::: Supplied material :::
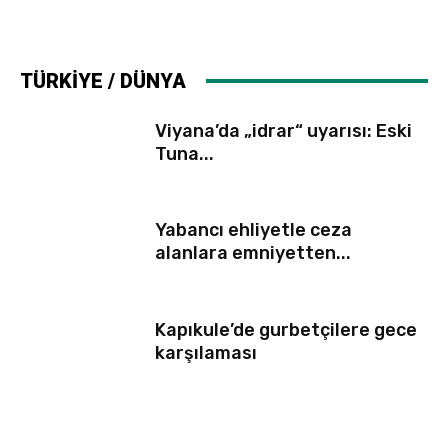
TÜRKİYE / DÜNYA
Viyana’da „idrar“ uyarısı: Eski
Tuna...
Yabancı ehliyetle ceza
alanlara emniyetten...
Kapıkule’de gurbetçilere gece
karşılaması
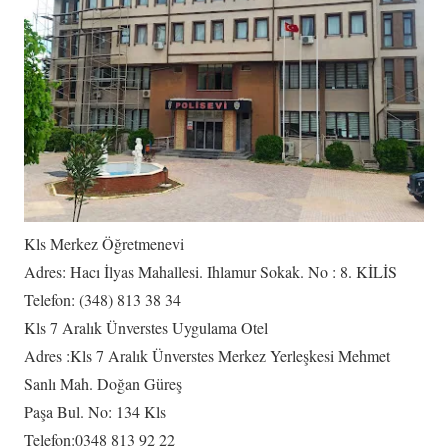
Kls Merkez Öğretmenevi
Adres: Hacı İlyas Mahallesi. Ihlamur Sokak. No : 8. KİLİS
Telefon: (348) 813 38 34
Kls 7 Aralık Ünverstes Uygulama Otel
Adres :Kls 7 Aralık Ünverstes Merkez Yerleşkesi Mehmet
Sanlı Mah. Doğan Güreş
Paşa Bul. No: 134 Kls
Telefon:0348 813 92 22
:::
*Instruction*
Lay out every line of text in the listing as a JSON list of strings, one string per line, with blank lines omitted. Leave out the pictures.

*Answer*
[
  "TÜRKİYE / DÜNYA",
  "Viyana’da „idrar“ uyarısı: Eski",
  "Tuna...",
  "Yabancı ehliyetle ceza",
  "alanlara emniyetten...",
  "Kapıkule’de gurbetçilere gece",
  "karşılaması",
  "Kls Merkez Öğretmenevi",
  "Adres: Hacı İlyas Mahallesi. Ihlamur Sokak. No : 8. KİLİS",
  "Telefon: (348) 813 38 34",
  "Kls 7 Aralık Ünverstes Uygulama Otel",
  "Adres :Kls 7 Aralık Ünverstes Merkez Yerleşkesi Mehmet",
  "Sanlı Mah. Doğan Güreş",
  "Paşa Bul. No: 134 Kls",
  "Telefon:0348 813 92 22"
]